As messages of sympathy poured in from other Asian governments, Beijing’s statement notably failed to join them in wishing the Taiwanese leader a quick recovery. Taiwan and China have had no official relations since they split in 1949 amid civil war. Beijing accuses Chen of taking steps toward formal independence, which it claims would lead to war.

Analysts said China was struggling to find a response that would not boost Chen’s chances in the election by making him look sympathetic.

"This is a moment of such delicacy that they’re surely looking for the upside on anything they might say, and they’re having trouble finding it," said Kenneth Lieberthal, a China politics specialist at the University of Michigan.

Past Chinese attempts to influence the island’s presidential politics have ended in failure.

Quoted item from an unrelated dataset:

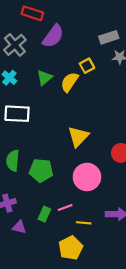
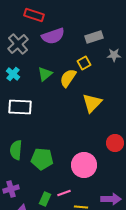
purple semicircle: (53, 36) -> (53, 36), turned 35
gray rectangle: (109, 37) -> (94, 37), moved
yellow triangle: (78, 137) -> (92, 103), moved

During Taiwan’s first direct presidential election in 1996, the Chinese military tried to intimidate voters by test-firing missiles into the sea nearby. That backfired by boosting support for then-incumbent president Lee Teng-hui, who was re-elected.

Chen’s upset election victory in 2000 apparently took Beijing by surprise, and China waited several days before issuing its first statement. This year, analysts said China tried to keep its options open, preparing for a win by either Chen or challenger Lien Chan, who some believe would be more conciliatory toward Beijing.